NHIC also argues that Mr. Terranova contracted away any further rights to an equitable apportionment. By letter agreement, the parties stated that the "lien reimbursement reflects a reduction of the carrier's lien pursuant to Kelly v[] State Insurance Funds [sic] and all parties reserve all their rights to Burns v[] Varriale." The plain language of that agreement conditions Mr. Terranova's rights to equitable allocation of his expenses associated with his workers' compensation claim on our decision in this appeal: the proper interpretation of Burns. Indeed, NHIC's argument to the contrary is belied by Mr. Terranova's rejection of NHIC's initial tender of a proposed agreement by which Mr. Terranova would "forego any and all claims pursuant to Burns," as well as counsel's admission at argument that the carrier knew that Mr. Terranova's counsel meant to reserve those rights through the language actually adopted. Were [*5]there any ambiguities, they would "be resolved against the carrier" (Matter of Brisson v County of Onondaga, 6 NY3d at 279 [internal quotation marks and citation omitted]; see also Stenson, 84 AD3d at 26; id. at 27-28).
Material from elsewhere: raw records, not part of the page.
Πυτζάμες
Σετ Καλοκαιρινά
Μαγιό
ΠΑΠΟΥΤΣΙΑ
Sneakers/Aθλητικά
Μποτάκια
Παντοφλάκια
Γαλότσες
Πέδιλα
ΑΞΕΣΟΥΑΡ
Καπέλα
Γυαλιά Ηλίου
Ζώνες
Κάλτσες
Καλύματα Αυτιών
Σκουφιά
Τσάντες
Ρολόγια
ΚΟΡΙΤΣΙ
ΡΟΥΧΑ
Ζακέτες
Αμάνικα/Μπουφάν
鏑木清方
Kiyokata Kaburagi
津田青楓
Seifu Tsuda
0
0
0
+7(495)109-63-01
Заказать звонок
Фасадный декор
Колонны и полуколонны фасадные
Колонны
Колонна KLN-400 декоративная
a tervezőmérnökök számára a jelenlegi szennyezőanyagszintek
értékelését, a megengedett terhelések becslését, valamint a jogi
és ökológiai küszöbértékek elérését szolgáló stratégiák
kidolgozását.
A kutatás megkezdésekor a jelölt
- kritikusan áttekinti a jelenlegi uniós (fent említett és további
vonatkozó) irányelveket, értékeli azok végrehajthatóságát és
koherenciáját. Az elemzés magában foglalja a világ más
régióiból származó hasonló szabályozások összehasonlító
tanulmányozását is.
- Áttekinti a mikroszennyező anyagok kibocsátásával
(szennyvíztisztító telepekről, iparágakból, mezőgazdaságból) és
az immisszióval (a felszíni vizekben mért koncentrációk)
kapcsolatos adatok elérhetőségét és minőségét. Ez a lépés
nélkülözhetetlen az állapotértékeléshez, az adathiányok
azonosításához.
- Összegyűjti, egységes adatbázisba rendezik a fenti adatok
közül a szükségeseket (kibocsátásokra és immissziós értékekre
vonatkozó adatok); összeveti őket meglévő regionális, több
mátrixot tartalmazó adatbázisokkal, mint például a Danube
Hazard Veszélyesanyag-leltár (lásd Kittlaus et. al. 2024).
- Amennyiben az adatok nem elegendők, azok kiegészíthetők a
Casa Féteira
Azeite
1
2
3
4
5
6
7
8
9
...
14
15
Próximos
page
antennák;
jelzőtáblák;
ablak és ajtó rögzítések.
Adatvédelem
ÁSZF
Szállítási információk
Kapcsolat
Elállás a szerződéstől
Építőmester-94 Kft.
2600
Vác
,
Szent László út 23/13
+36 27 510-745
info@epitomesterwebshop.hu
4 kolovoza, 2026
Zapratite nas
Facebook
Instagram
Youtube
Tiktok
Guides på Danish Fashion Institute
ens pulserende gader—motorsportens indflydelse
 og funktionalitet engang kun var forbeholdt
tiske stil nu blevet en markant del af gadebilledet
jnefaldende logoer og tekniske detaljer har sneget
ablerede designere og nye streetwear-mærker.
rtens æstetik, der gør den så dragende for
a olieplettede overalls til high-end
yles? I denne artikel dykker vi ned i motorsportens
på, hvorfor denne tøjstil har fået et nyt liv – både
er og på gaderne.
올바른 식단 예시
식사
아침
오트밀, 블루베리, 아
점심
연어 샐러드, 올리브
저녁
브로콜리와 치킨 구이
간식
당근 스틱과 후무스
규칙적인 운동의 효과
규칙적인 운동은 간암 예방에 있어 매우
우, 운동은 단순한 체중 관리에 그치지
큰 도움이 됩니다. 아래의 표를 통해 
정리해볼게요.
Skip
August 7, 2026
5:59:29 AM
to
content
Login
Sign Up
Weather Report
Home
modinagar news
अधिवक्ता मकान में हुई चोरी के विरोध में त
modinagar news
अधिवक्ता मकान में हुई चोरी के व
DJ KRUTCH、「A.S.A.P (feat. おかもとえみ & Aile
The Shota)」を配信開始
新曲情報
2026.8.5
As the Board and the Appellate Division implicitly concluded when deciding the case by applying our decisional law, the consent letter does nothing more than call for the application of section 29 as interpreted, at the Legislature's direction, by the courts.

Therefore, the order of the Appellate Division should be reversed, with costs, and case remitted to the Appellate Division with directions to remand the matter to the Workers' Compensation Board for further proceedings in accordance with this opinion.

* * * * * * * * * * * * * * * * *

Order reversed, with costs, and case remitted to the Appellate Division, Third Department, with directions to remand the matter to the Workers' Compensation Board for further proceedings in accordance with the opinion herein. Opinion by Judge Wilson. Chief Judge DiFiore and Judges Rivera, Stein, Fahey and Garcia concur. Judge Feinman took no part.